Looking to the Future
As companies like Visa and Advance have learned, how well a company monitors its infrastructure will go a long way toward determining how innovative and forward-thinking it can be. Among the benefits Gartner's Fletcher says infrastructure monitoring delivers are faster resolution of issues, improved quality of service, cost avoidance and, perhaps most important, huge savings of staff time that can then be devoted to revenue-generating activities.
"It doesn't get any more core than infrastructure monitoring," Fletcher says. "If you don't automate this core function, you don't have time to ever get to rethinking your architecture or rolling out a new application. More often than not, how well you do this determines how many resources you have that you can dedicate to new things."

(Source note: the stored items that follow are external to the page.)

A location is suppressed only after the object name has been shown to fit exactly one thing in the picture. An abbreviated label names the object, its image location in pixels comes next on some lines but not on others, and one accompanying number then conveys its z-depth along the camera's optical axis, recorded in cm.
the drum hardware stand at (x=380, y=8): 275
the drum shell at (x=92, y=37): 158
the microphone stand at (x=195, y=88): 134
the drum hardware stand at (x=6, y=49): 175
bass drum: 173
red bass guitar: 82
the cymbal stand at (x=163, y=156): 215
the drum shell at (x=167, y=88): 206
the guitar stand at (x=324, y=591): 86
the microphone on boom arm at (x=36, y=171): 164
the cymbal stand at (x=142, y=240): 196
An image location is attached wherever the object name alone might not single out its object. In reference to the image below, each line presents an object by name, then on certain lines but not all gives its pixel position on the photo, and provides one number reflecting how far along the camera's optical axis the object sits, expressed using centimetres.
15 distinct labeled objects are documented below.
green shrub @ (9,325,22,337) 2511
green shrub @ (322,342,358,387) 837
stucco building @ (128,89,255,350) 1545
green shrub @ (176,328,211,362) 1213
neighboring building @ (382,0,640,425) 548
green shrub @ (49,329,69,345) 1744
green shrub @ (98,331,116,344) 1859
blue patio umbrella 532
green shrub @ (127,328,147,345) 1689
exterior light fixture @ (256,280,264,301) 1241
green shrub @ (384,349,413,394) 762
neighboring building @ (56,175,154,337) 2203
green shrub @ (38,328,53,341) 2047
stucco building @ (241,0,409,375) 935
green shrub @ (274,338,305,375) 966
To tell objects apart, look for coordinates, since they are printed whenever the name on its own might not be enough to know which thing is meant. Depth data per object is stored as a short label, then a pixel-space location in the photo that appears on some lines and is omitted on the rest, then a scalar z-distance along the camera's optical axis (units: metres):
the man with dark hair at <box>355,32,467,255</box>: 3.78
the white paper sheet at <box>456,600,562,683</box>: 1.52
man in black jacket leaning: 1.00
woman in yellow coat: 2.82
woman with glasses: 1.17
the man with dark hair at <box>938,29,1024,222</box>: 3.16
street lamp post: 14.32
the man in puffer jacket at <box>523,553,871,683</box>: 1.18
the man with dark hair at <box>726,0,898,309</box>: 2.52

Companies with more mature monitoring setups can take things a step further by measuring the impact incidents have on productivity. For instance, says Fletcher, a small percentage of companies take a weighted percentage of their labor costs, compare it against the average length of their failures, and determine how many employee hours they're losing during outages so they can work on minimizing that impact.
And there's more: Fletcher says that without effective infrastructure monitoring, companies can't get the full value of their investments in more advanced tools, such as application monitoring. "You need something that is at least giving you an idea of what exactly is having an issue and as much info as possible about that issue," he says.
Advance Auto Parts' Paine is getting a clearer picture these days because of technologies like OpNet's. He says it wasn't long ago that he was only concerned with monitoring the network's behavior, not its actual traffic. But that's not enough anymore.
"We need to know what's going on with these networks," he says. "One poorly behaved application can wreak havoc on everything on the network."
Still, no matter how much insight today's monitoring tools provide to Paine, he knows he needs to stay proactive—ready to constantly up the ante with new monitoring technologies as Advance's network performance becomes more important to the success of the business.
"It's a moving target," he says. "There's no saying, okay, we've done it. Once a company does that, it ends up obsolete in a year and a half."